Work instructions:
Count the lines in the rows below that contain the string "Sprache". Reply with the number alone.

Given information START

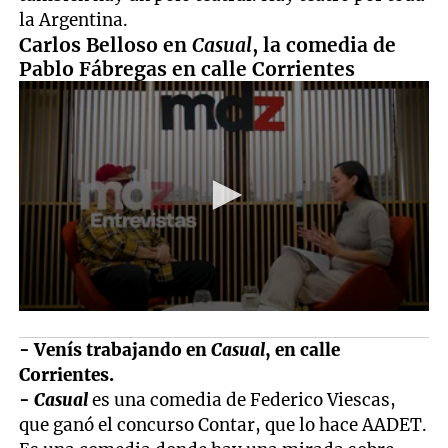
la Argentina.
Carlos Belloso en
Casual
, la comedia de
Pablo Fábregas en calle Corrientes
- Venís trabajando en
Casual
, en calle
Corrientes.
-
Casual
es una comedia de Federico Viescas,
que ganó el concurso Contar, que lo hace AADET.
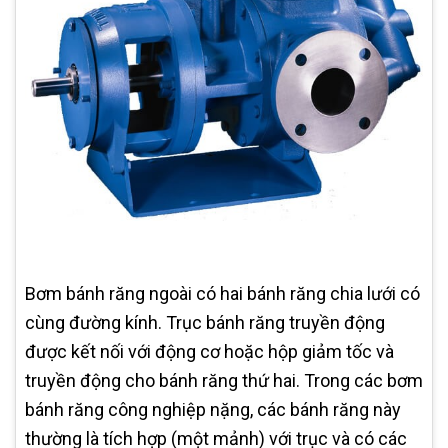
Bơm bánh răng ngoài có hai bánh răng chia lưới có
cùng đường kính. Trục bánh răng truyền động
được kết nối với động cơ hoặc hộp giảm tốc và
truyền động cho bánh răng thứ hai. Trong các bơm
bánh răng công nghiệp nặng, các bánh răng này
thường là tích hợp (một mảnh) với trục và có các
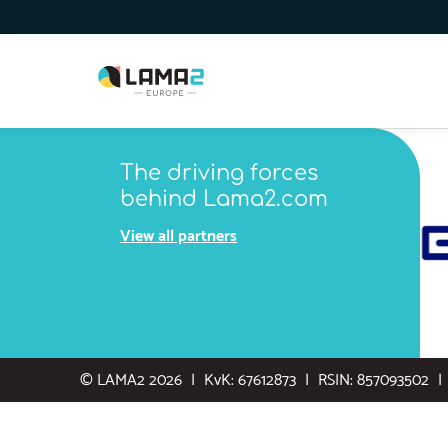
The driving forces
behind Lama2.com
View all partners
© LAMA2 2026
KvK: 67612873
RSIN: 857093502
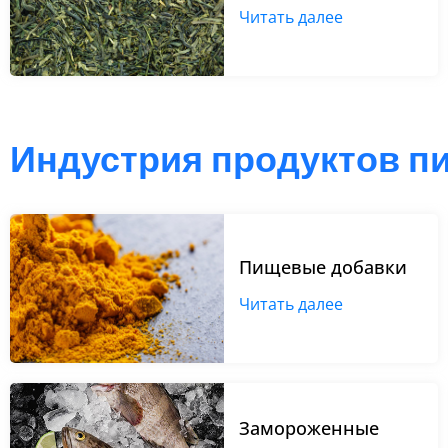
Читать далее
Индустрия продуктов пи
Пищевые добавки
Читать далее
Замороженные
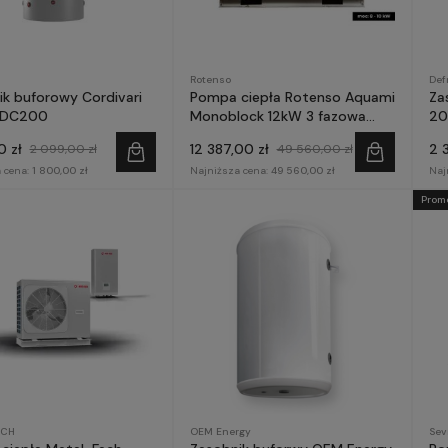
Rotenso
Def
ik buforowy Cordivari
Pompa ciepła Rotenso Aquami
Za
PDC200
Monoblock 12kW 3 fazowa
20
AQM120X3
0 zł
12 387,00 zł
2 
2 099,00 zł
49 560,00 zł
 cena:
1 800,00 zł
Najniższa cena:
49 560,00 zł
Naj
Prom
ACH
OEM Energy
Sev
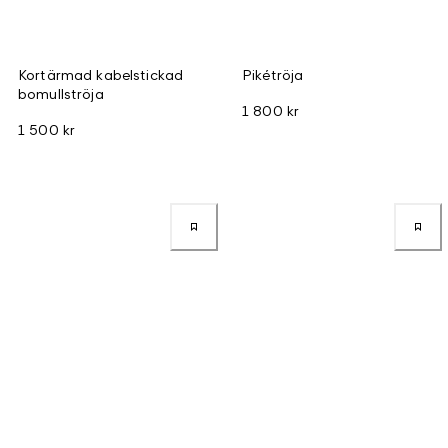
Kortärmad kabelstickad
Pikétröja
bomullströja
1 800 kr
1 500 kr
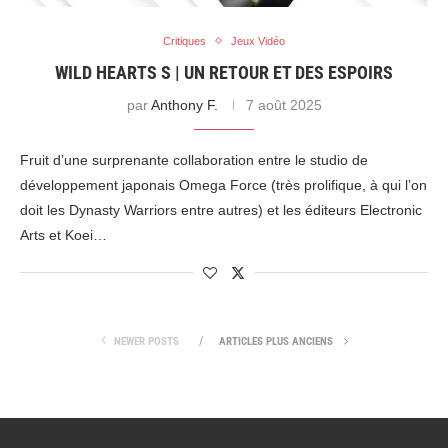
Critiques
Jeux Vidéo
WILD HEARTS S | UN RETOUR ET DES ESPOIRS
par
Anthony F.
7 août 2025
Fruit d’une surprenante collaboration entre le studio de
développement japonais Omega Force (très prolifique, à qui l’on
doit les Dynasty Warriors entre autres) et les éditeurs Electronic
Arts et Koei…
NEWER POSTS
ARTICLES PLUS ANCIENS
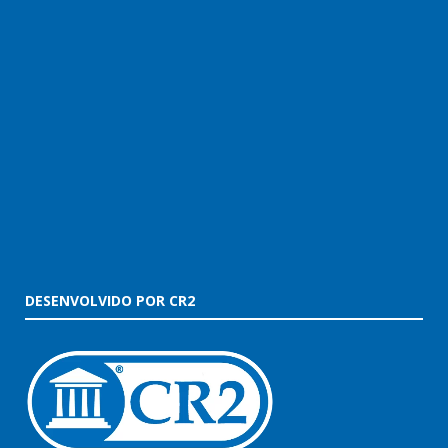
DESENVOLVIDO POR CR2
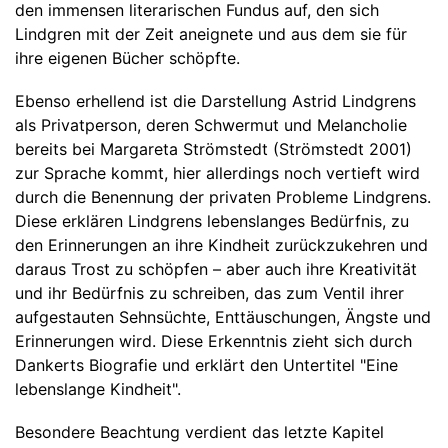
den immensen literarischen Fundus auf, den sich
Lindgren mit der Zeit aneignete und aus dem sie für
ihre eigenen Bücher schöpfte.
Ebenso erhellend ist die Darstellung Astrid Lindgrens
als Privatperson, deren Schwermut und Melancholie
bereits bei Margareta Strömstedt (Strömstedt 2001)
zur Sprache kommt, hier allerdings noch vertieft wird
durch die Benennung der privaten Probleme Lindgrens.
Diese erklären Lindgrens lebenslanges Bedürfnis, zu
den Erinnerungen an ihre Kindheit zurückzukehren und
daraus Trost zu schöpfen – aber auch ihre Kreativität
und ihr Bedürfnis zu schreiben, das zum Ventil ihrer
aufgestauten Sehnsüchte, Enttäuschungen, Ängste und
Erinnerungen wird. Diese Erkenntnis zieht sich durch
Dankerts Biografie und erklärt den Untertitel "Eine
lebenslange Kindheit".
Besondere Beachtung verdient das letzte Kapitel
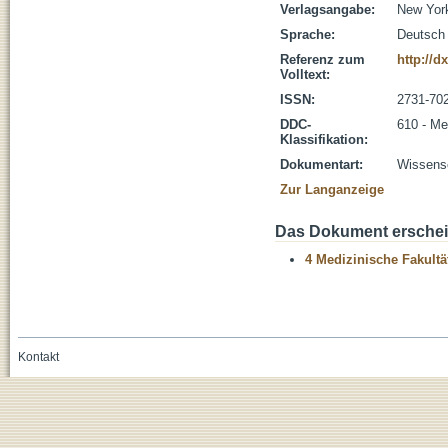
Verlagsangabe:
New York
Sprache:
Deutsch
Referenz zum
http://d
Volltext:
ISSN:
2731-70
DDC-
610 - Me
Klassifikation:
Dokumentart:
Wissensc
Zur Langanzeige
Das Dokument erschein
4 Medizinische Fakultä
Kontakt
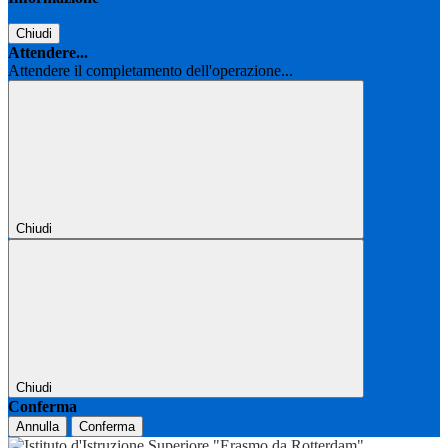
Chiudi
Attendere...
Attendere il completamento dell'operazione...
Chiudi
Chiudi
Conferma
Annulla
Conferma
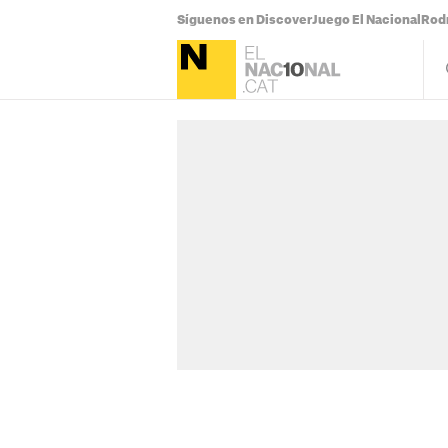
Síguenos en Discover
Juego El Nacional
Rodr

Given information END

Result of this exercise:
2